REPUBLIKA.CO.ID, SURABAYA - Pesan terakhir almarhum mantan Sekjen DPP Partai Demokrasi Indonesia Perjuangan (PDIP) Soetjipto atau dikenal Pak Tjip sebelum meninggal dunia, lebih banyak memikirkan partainya.
"Pesan terakhir Pak Tjip lebih banyak memikirkan partainya. Bahkan setelah bu Mega (Ketua Umum DPP PDIP Megawati) datang mengunjunginya beberapa waktu lalu, Pak Tjip sadar dan agak tenang. Tapi setelah itu, tidak ada perkembangan kondisinya hingga akhirnya pada Kamis (24/11) sore meninggal," kata putra pertama almarhum Pak Tjip, Jagat Hari Seno di Surabaya, Jumat.
Saat itu, lanjut dia, pihak keluarga sudah meminta Pak Tjip agar melepas beban pikirannya agar kondisi kesehatanya membaik. "Kalau saya selaku anak, sudah pasrah ketika bapak stroke yang ketiga. Tapi kelihatan Pak Tjip menanyakan partai dan bu Mega terus. Ibarat mesin, Pak Tjip sudah soak," ucapnya.
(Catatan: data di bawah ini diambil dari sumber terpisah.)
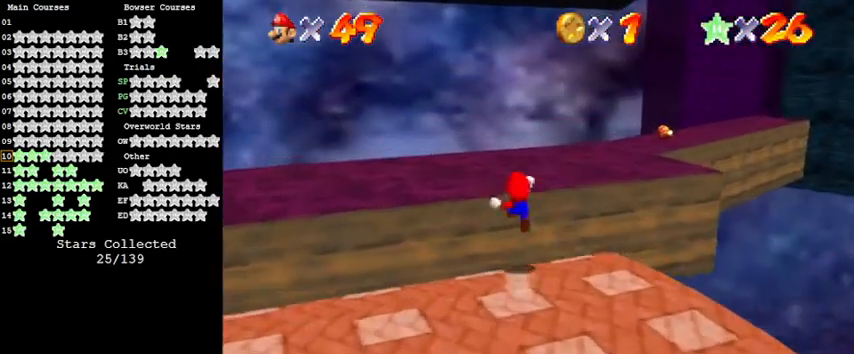
{"keys": ["left", "up"], "events": [[33, "y", "up"], [67, "shift", "up"], [167, "a", "down"], [300, "a", "up"], [467, "left", "down"]]}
Sono juga mengatakan tidak ada pesan secara khusus untuk keluarga yang ditinggalkannya. "Selama ini yang membuat kondisi bapak membaik yakni pada saat bapak ketemu kader partai dan menulis," ujarnya.
Sebelum meninggal, lanjut dia, sebetulnya Pak Tjip meminta beberapa hal terkait partai untuk disampaikan ke Megawati. "Saya belum tahu permintaan apa itu. Saya dimintai bu Tjip menyampaikannya tapi waktunya tidak nutut (terjangkau)," katanya.
Sono mengatakan selama hidupnya, Pak Tjip dikenal keras dan tegas kepada tiga anaknya. "Bapak jauh lebih keras dan tegas kepada anak-anaknya daripada orang lain. tidak ada manja-manjaan," katanya.
Meski demikian, lanjut dia, Pak Tjip tidak mengarahkan anak-anaknya masuk ke dunia politik. "Dari tiga anaknya, yang tertarik cuma Wisnu Sakti Buana (saat ini menjabat Ketua DPC PDIP Surabaya sekaligus Wakil Ketua DPRD Surabaya)," paparnya.
Adapun karya Pak Tjip sebagai alumni Institut Teknologi Sepuluh Nopember (ITS) SUrabaya di luar politik adalah mampu menciptakan 10 karya dalam bidang konstruksi yang kini sudah punya hak paten, salah satunya sarang laba-laba.
"Sarang laba-laba itu untuk bangunan delapan lantai yang tidak pakai tiang pancang. Untuk mendapatkan hak paten itu sendiri melakukan penelitian di Jepang dan Finlandia," ungkapnya.
Pak Tjip meninggal di RS Darmo Surabaya pada Kamis (24/11) sore akibat stroke yang dideritanya. Penyakit yang diderita tersebut diketahui tidak bisa mengeluarkan dahak, sehingga masuk ke paru-paru dan akhirnya terjadi infeksi.